O decreto estabelece ainda que os requerentes de asilo devem apresentar os seus pedidos ao país que tiver bandeira hasteada no navio de resgate.
Uma regra que Itália tem defendido, apesar de o Direito Internacional determinar que o resgate de pessoas em dificuldades no mar deve ser feito o mais rapidamente possível por qualquer navio e que deve ser o Estado mais perto do ponto de resgate a acolher as pessoas.
Para o Governo italiano, no entanto, isto significa uma saturação dos campos de acolhimento do país, pelo que os países do norte da Europa -- normalmente os de bandeira dos navios humanitários -- devem ficar com a responsabilidade sobre as pessoas que resgatam.
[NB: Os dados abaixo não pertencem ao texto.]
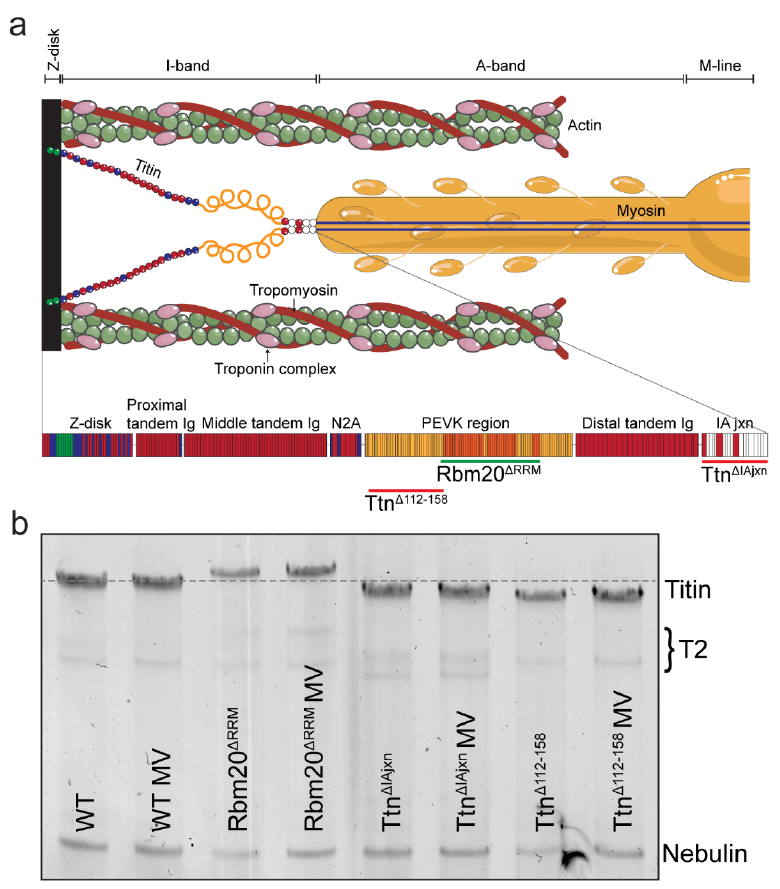
Figure 1. Titin migration for the different experimental models. ( a ) Layout of titin in the sarcomere. The N-terminal end of titin is anchored to the Z-disc, while the C-terminal end is anchored to myosin at the M-band. Below is a closer representation of the spring region of titin, between the Z-disc and IA-junction. The extra PEVK segments in the Rbm20 Δ RRM model are the orange domains, underlined in green. The deletions in the Ttn Δ IAjxn and Ttn Δ 112 − 158 mice are underlined in red. ( b ) Titin migration relative to nebulin, as determined by SDS-AGE is shown for Rbm20 Δ RRM , Ttn Δ IAjxn and Ttn Δ 112 − 158 mouse diaphragm respectively, for both non-ventilated and ventilated mice. A dotted gray line on the height of WT is indicated for reference. T2 indicates titin degradation products. For clearer representation of titin, contrast of the original scan was enhanced. The enhanced picture is shown here .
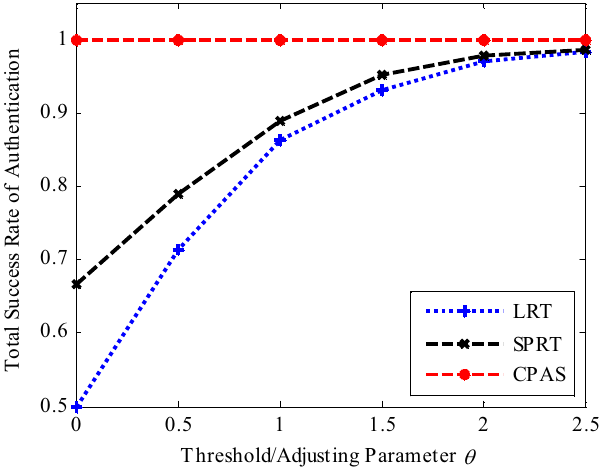
Figure 14. Total authentication success rate of different authentication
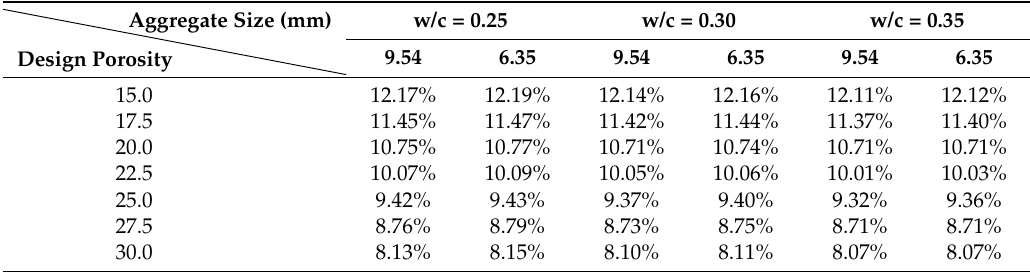
Table 3. Percentage of initial emissions recoverable via CO 2 sequestration for 1 m 3 of pervious concrete. PorosityAggregate Size (mm) w/c = 0.25 w/c = Design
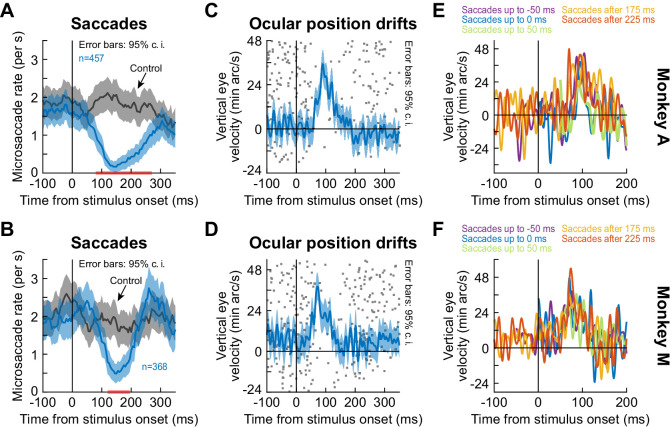
The ocular position drift response occurred during saccadic inhibition, and it also occurred even with nearby saccades.This figure is formatted identically to Figure 4. It shows similar results, but this time from the black fixation flash paradigm using full-screen flashes (the white fixation flash paradigm produced similar observations). (A, B) Microsaccade rate after full-screen flash onset in each monkey. The gray curve shows baseline microsaccade rate with no stimulus transient. (C, D) Ocular position drift response in each monkey during saccade-free fixation. To illustrate the timing of the drift response to saccadic inhibition, the dots indicate trial-by-trial rasters of microsaccade onset times during fixation. The drift response occurred when microsaccades were inhibited. (E, F) In each monkey, we inspected the ocular drift response when microsaccades still occurred near stimulus onset (different colors denote different microsaccade times as per the legends). The drift response still occurred, as in Figure 4 with another paradigm and the inclusion of a third monkey. Error bars are defined in the respective panels. All other conventions are similar to Figure 4.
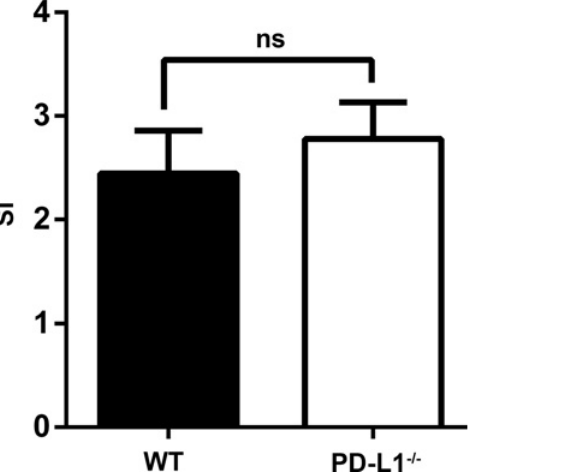
Fig 1. Influence of PD-L1 deficiency on insulin secretion in islets during glucose stimulation. Insulin release was measured using the insulin enzyme-linked immunosorbent assay kit, and the SI was calculated as the ratio of insulin release under high and low glucose conditions. Experiments were performed in triplicate, and the results represent three independent experiments. There was no difference in insulin secretion between the islets from WT and PDL1- deficient mice (ns indicates no significance).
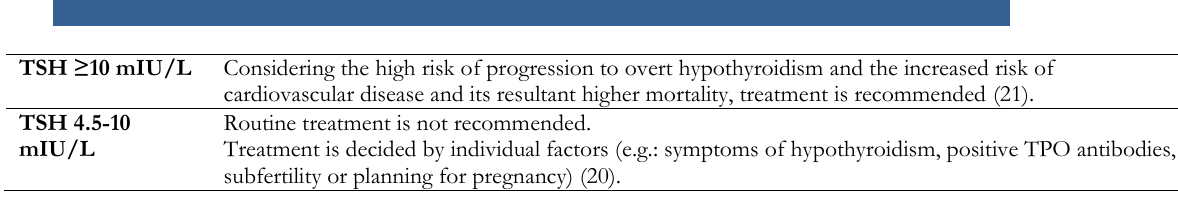
Table 2.7. Levothyroxine replacement in subclinical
Uma porta-voz da Comissão Europeia escusou-se hoje a comentar as leis nacionais adotadas pelos Estados-membros, mas sublinhou que a legislação deve sempre respeitar as leis internacionais sobre resgate de vidas no mar.
"Não cabe à União Europeia olhar especificamente para o conteúdo deste decreto. Independentemente do que a Itália esteja a fazer por meio de um decreto, os Estados-membros devem respeitar o Direito Internacional e o direito do mar", sublinhou Anitta Hipper, na conferência de imprensa diária em Bruxelas.
"Salvar vidas no mar é uma obrigação moral e legal", lembrou.
A nova política aprovada pelo Governo liderado por Giorgia Meloni prevê a aplicação de um regime de sanções administrativas, em substituição das penais, às ONG que resgatem, sem autorização, migrantes do mar para os desembarcar no país, além de permitir proceder à "detenção administrativa do navio e, em caso de reincidência da conduta proibida, ao seu confisco".
Itália é abrangida pela chamada rota do Mediterrâneo central, uma das rotas migratórias mais mortais, que sai da Líbia, Argélia e da Tunísia em direção à Europa, nomeadamente aos territórios italiano e maltês.
De acordo com as estimativas da Organização Internacional para as Migrações (OIM), mais de 2.000 migrantes e refugiados perderam a vida nesta rota durante o ano 2022.
Segundo o Ministério do Interior italiano, mais de 100.000 pessoas chegaram à costa italiana no ano passado, um número que o Governo considera incomportável.